Buy Meat When It’s On Sale and Freeze It
If you don’t want to say goodbye to meat forever, at least be extra strategic about how you buy it.
“Look for deep sales on larger cuts and buy several and freeze them,” Bailey said. “I teach a class on how to brine and roast a whole chicken, so when the chickens are on sale for around $1 a pound, I buy several and freeze them. You can make a whole roasted chicken last a week for a family of four, and use the bones to flavor homemade soups.”
Weigh Your Produce
Yes, those scales in the produce section are there for customers — and you should use them.
“Especially when I’m buying food for a class I teach or a client’s event and have a strict budget, or I cut into my profit, I weigh out what I’m buying,” Bailey said. “Organic Cosmic Crisp apples may be on sale for $2.69 a pound, but if you load up the cart without checking you can easily spend $10 on apples or anything without realizing.”
Grate Your Own Cheese
Yes, those pre-shredded bags of cheese can be major timesavers, but they’re also huge money-wasters.
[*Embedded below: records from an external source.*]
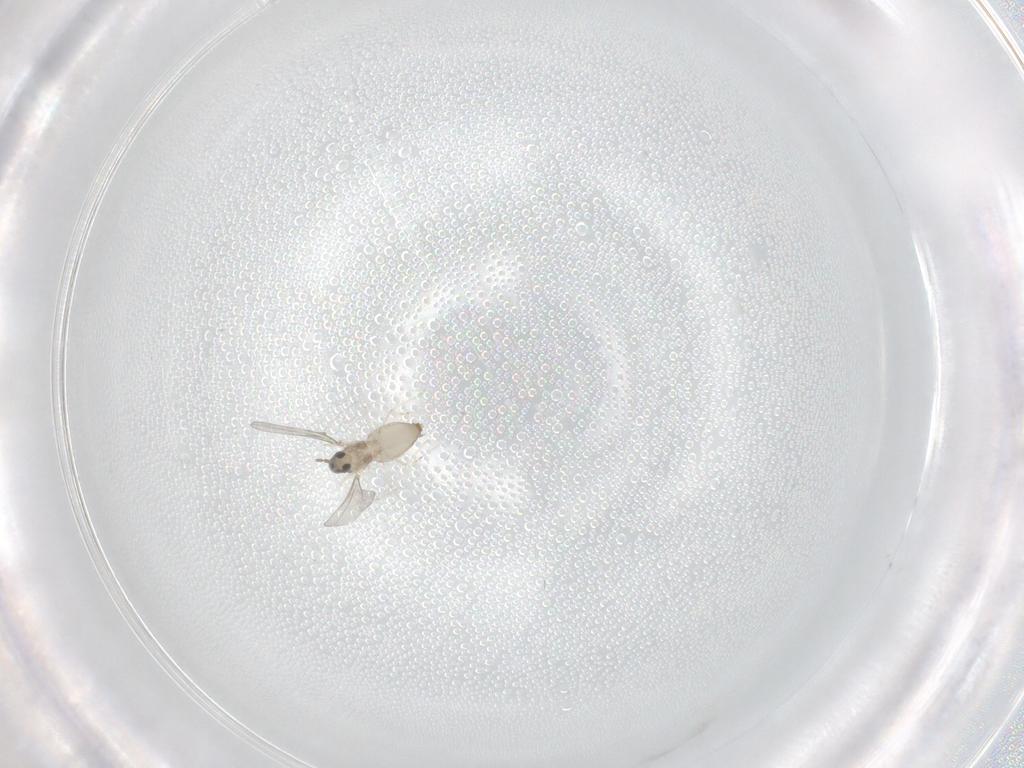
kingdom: Animalia
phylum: Arthropoda
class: Insecta
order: Diptera
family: Cecidomyiidae
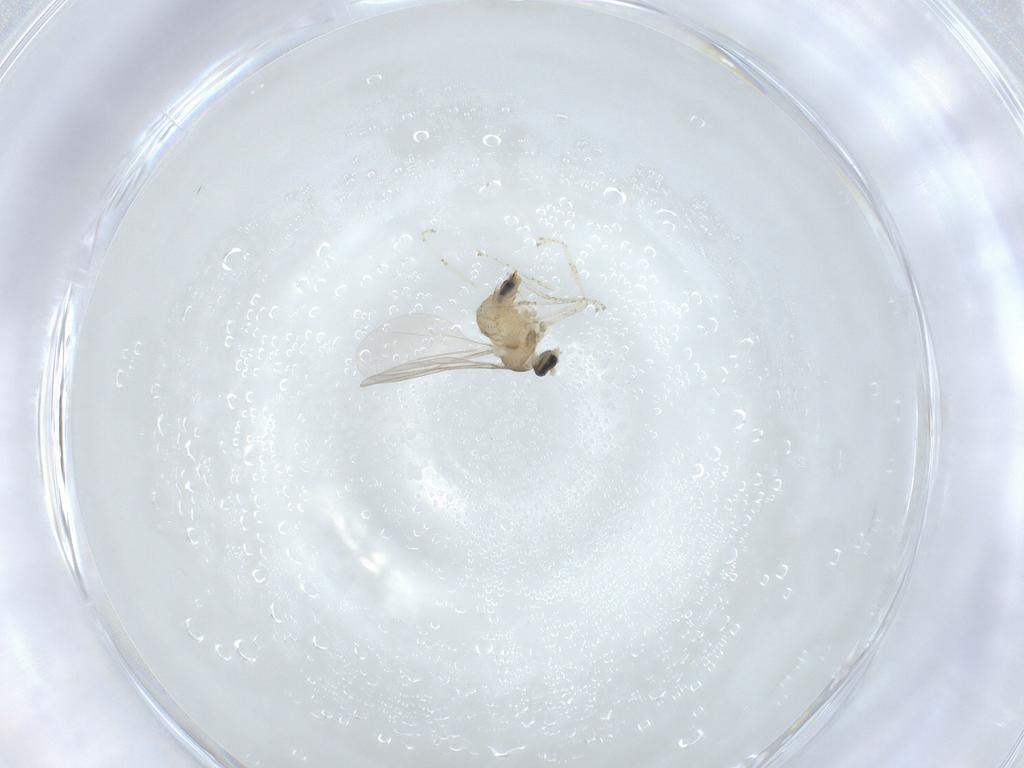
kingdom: Animalia
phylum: Arthropoda
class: Insecta
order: Diptera
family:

“Buying a bag of already shredded cheese is throwing money away,” Bailey said. “And the starches and fillers aren’t great, either. Buy loaves of cheddar or your favorite cheese when they’re on sale, and grate them yourself. I grate a few cups at a time and it keeps perfectly fine in the refrigerator to use for breakfast eggs, tacos, salads and whatever else you can dream up that calls for shredded cheese.”
Save All Vegetable Scraps
You may be focused on saving just the most edible parts of vegetables after cooking, but professional chef Patricia Clark recommends saving all the produce bits.
“Ends, stems, leaves, onions skins, brown bits,” Clark said. “Wash them, pat dry and freeze in mixed ziplock bags. Use these trimmings to make great vegetable stock. Buying stock is a huge waste of money.”
Start a Neighborhood Food Swap
Local Buy Nothing groups have taken off online in communities all over; why not consider a neighborhood food swap, too?
“Make a group text and share what you have in abundance,” Clark said. “Maybe you picked too many strawberries and your neighbor has way too much cilantro. Yacht chefs [like me] trade ingredients all the time with each other. Trading feels fair and lowers needless waste.”
Rethink Buying Certain Items (Like Produce) in Bulk
Buying in bulk is often a smart way to save money, but it can backfire, especially if you’re purchasing produce. Clark recommends only buying in bulk if you are having a big party.
“Lots of people think they will actually take the time to repackage and freeze portions,” Clark said. “Most people don’t. Unless you meal-prep and have a specific diet to follow every day, you very likely will not use that 10-lb bag of broccoli.”